Saved entries:
Segment Open

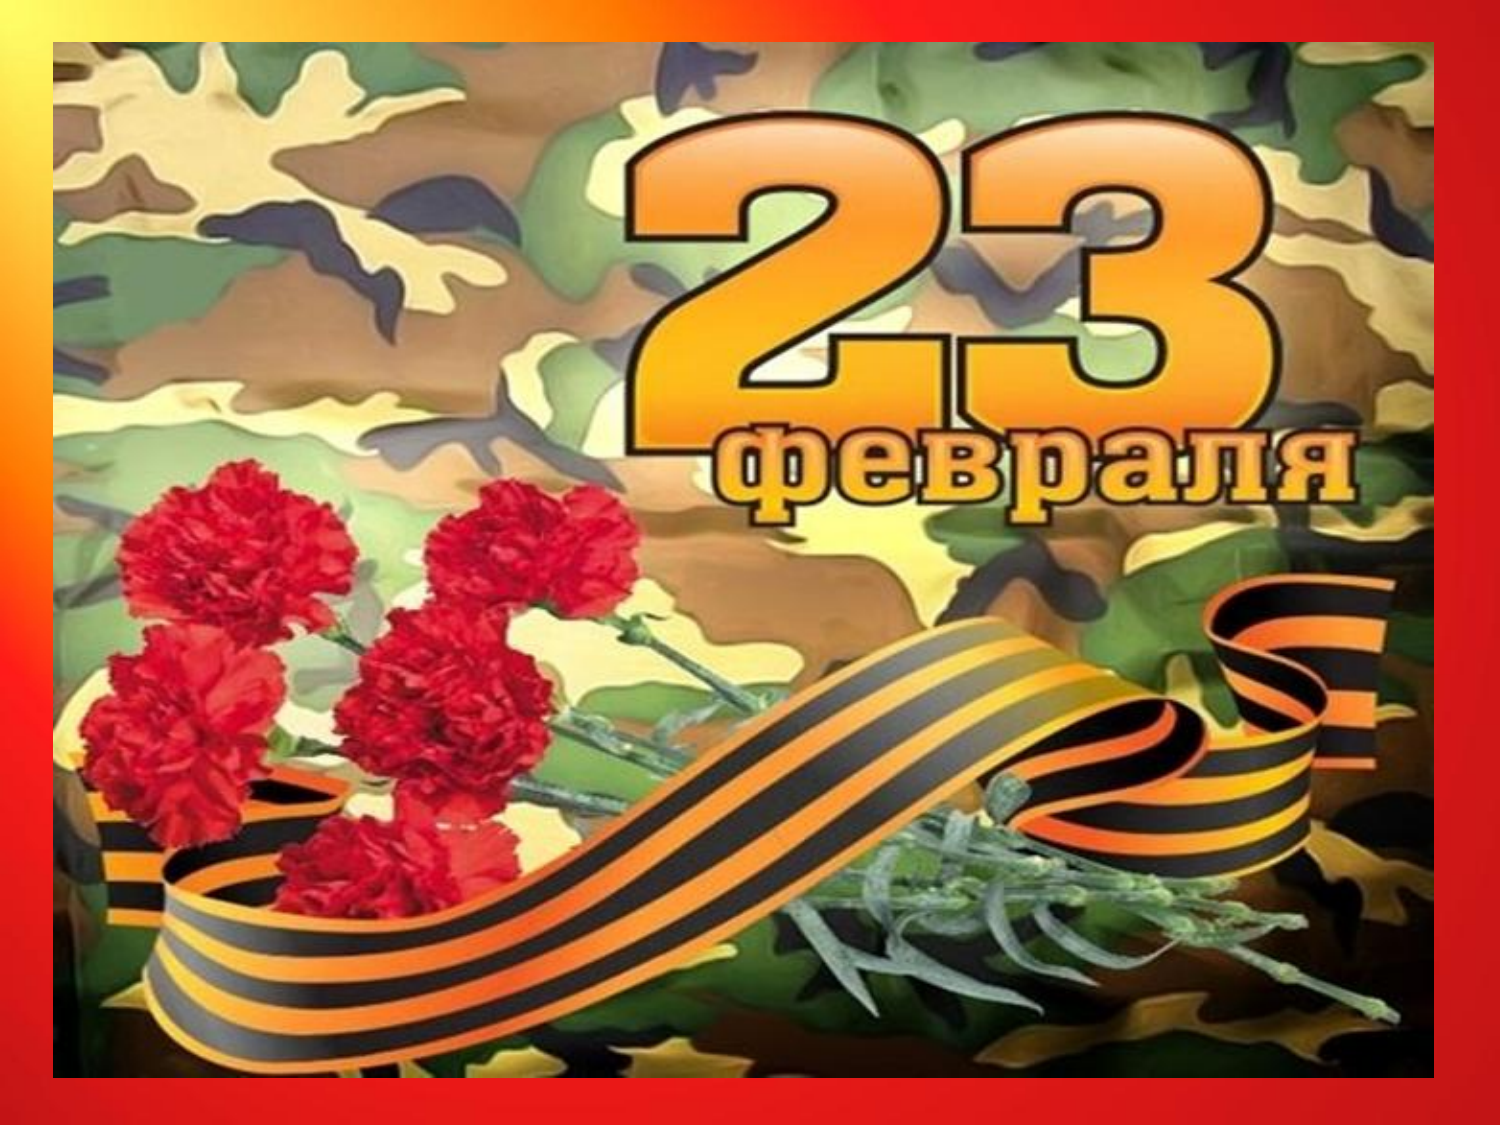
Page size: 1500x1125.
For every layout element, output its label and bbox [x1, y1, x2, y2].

list [52, 42, 1434, 1079]
picture [0, 0, 1500, 1125]
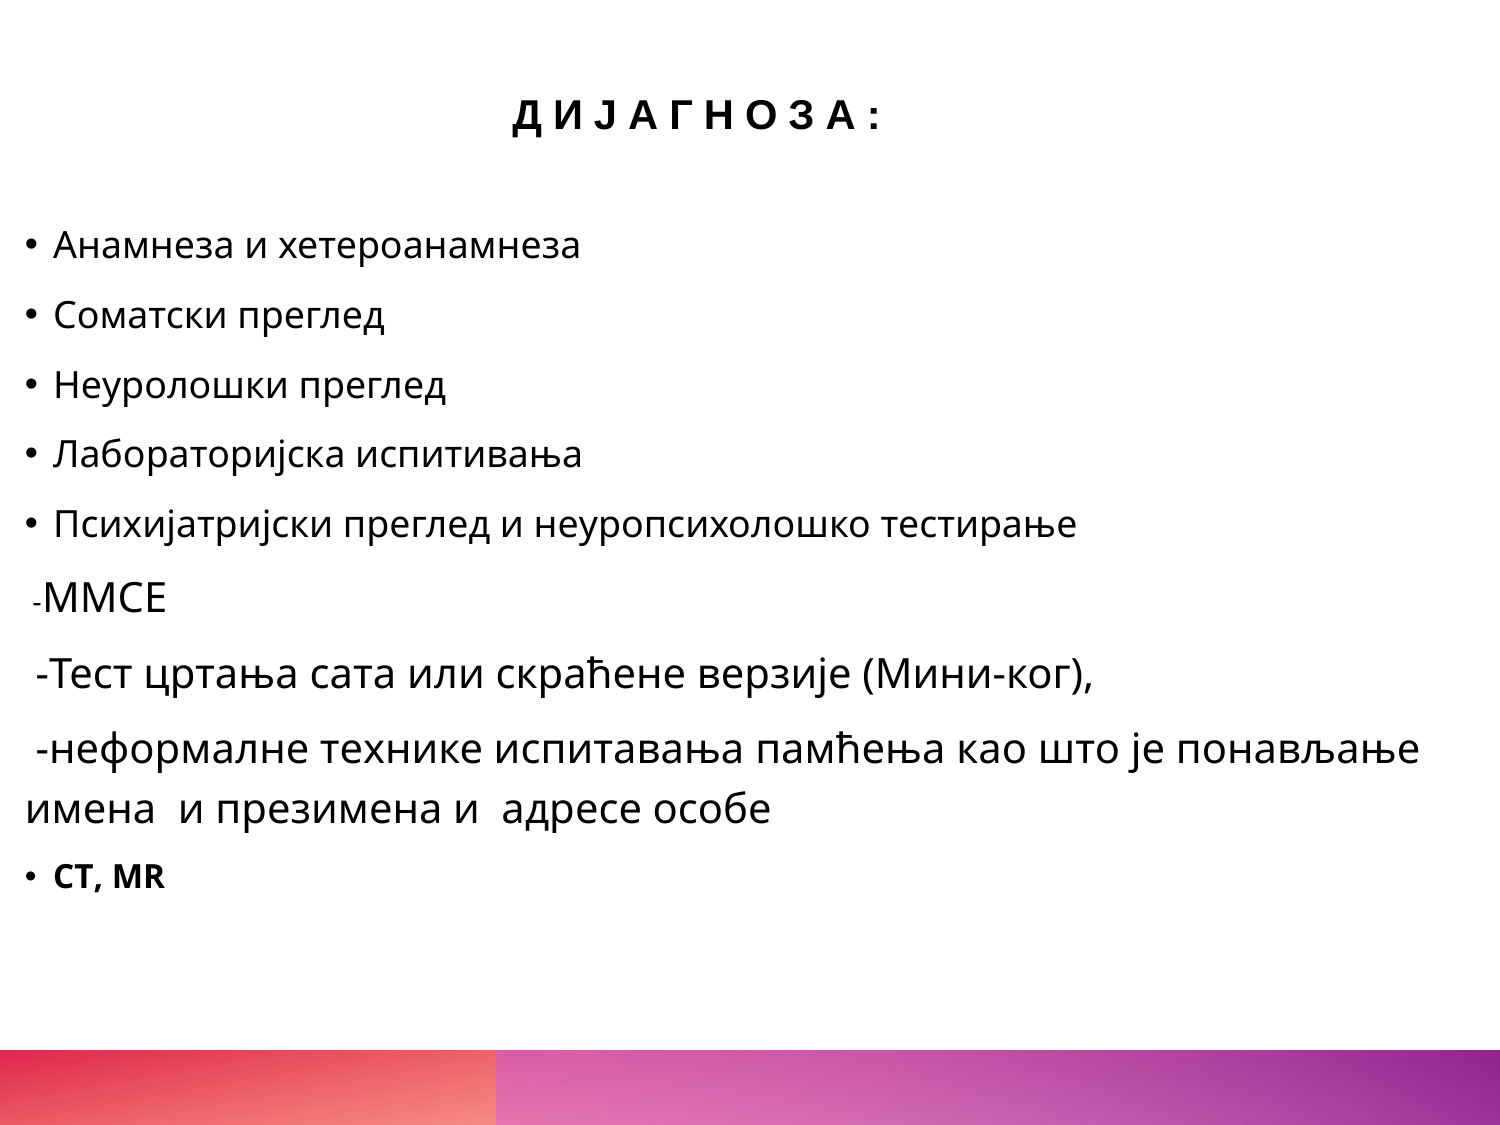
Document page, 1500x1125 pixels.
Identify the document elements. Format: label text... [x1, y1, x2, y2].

Segment Closed

Give the records back exactly. Leave the pictures out.

Page size: 1500x1125.
For every layout element, output its label and bbox [x1, y1, x2, y2].

list [52, 42, 1434, 1079]
picture [0, 0, 1500, 1125]
Document page, 1500x1125 pixels.
Identify the document elements. Format: label text... [x1, y1, x2, y2].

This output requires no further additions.